I’m not sure that’s on the mark.
The security risks are very real. She is quite correct on that point. We have born witness to a rash of health information breaches in recent months, and there is considerable evidence that the healthcare industry lags behind other sectors in data protection. So we have the perfect storm:
- A rapid increase in highly sensitive personal data being transmitted and stored digitally and proliferating across distributed, electronically linked repositories
- Inadequate data protection
- Aggressive cyber criminal attacks
But here’s the rub. We hear justifiable complaints about our healthcare systems’ inefficiencies. Storing, transmitting and sharing patient medical information electronically, in standard formats, makes all the sense in the world. The upfront costs of conversion are high (under HITECH, the government has taken a carrot-and-stick approach, with incentive payments to organizations that comply in a reasonable time frame, and penalties for those that do not), but the potential advantages are clear.

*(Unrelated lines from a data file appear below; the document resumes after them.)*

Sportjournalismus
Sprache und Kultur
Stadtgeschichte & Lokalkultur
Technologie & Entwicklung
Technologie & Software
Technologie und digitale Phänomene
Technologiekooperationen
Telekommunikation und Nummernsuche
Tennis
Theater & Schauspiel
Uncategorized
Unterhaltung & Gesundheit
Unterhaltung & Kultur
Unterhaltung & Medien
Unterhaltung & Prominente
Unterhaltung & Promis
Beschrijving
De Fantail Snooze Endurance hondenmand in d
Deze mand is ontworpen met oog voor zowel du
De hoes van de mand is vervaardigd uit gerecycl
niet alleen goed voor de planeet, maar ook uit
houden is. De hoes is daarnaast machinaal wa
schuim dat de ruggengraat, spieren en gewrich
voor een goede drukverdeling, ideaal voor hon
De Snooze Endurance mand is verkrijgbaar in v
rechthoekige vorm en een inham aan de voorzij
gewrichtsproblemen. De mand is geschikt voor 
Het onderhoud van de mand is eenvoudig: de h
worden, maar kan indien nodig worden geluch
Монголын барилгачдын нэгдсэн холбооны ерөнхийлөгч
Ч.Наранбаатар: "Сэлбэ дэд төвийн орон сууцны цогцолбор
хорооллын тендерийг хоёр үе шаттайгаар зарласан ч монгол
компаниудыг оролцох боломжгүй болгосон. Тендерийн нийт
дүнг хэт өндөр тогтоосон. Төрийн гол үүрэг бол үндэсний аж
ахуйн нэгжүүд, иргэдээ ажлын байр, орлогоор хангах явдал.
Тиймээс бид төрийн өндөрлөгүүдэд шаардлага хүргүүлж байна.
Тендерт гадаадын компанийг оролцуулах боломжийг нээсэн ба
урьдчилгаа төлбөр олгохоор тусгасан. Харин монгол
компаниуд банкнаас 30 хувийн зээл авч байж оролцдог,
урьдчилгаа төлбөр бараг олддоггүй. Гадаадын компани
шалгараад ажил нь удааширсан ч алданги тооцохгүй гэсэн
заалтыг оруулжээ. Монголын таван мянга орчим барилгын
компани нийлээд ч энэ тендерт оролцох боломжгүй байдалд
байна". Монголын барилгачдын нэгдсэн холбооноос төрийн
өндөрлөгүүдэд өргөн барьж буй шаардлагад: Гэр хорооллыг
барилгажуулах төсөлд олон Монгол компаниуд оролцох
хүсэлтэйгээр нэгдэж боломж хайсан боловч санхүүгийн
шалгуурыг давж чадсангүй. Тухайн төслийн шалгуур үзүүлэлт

So is patient consent to the distributed sharing of medical information really a debatable issue? We are not talking about sharing records with tabloids. We are talking about a coordinated healthcare information exchange network. If the goal is lower costs and improve healthcare, the discussion should not focus on patient consent, but on better data protection. By its very nature electronic data is more susceptible to loss and theft. If we stipulate that sharing it across this proposed national network is ultimately a good thing, then it is incumbent upon the entities that are custodians of the data to do a better job of securing it.
The recent breaches have had nothing to do with sharing health records and everything to do with poor data protection policies and procedures. True, the more entities that have sensitive data, the higher the risk of theft or loss. So talk about in the same terms that security is considered in the business world. What is the risk vs the benefits? I come down on the side of the benefits on this one.